I like many of these ideas, they address real practical problems in the area and new research is always welcome. How this all will be packaged into a working environment is not clear to me but even the individual parts should be useful.

thisisit · on Dec 20, 2017

So anyone using these tools in live/production environment?

mateiz · on Dec 20, 2017

Matei Zaharia (one of the PIs on DAWN) here. Snorkel, MacroBase and ASAP are already being used in production at several companies, and we intend to continue publishing everything as open source. We only started this lab a year ago, so a lot of the projects listed are still new.

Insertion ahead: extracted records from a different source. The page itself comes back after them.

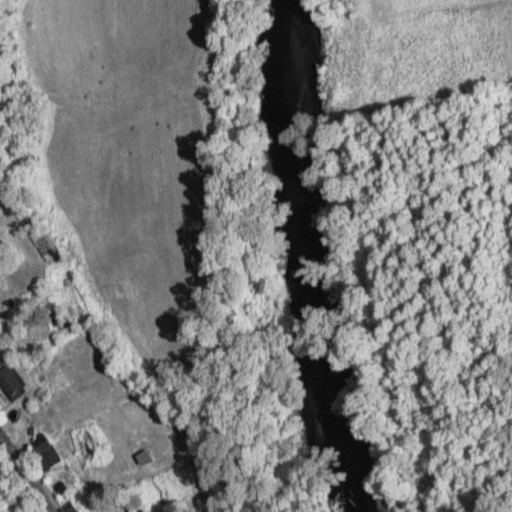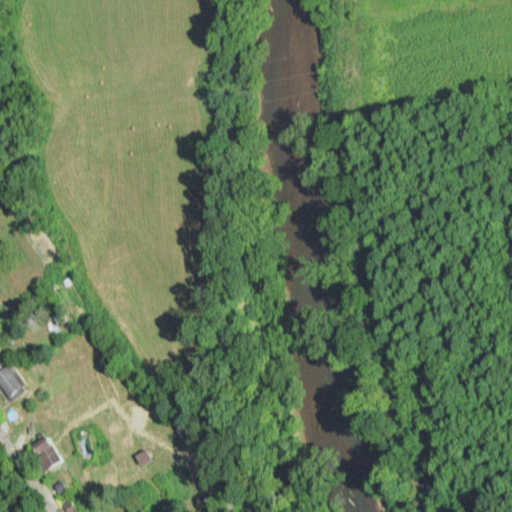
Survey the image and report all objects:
river: (300, 258)
building: (0, 348)
building: (13, 382)
building: (45, 453)
road: (29, 468)
building: (139, 511)
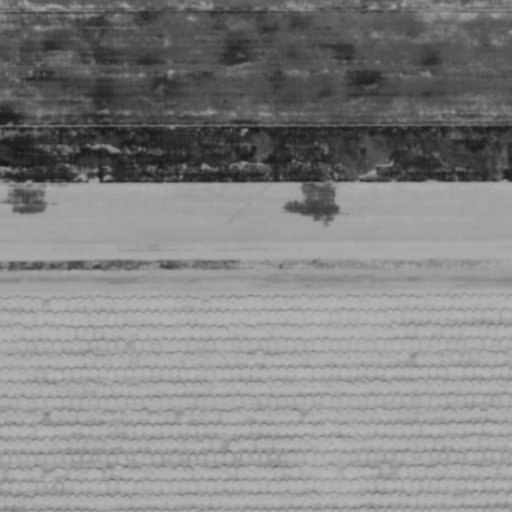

Vkkan2016 · on Dec 21, 2017

I am trying to see any sample projects to learn, if its possible pls share

tuomosipola · on Dec 20, 2017

Would be interesting to hear any experiences. These researchers have background in Spark etc. so setting up might not be that difficult.

tabtab · on Dec 20, 2017

Seems it has similar goals to the idea behind factor tables: https://github.com/RowColz/AI

Houshalter · on Dec 21, 2017

I'm pretty sure that guy just reinvented nearest neighbor.

tabtab · on Dec 26, 2017

Finding the "nearest matching pattern" is part of just about ANY pattern matching. The devil-of-the-detail is dealing with noise, precision-loss-for-speed, generalization (compression), tuning, etc. This attempts to break such down into staff-digestible chunks.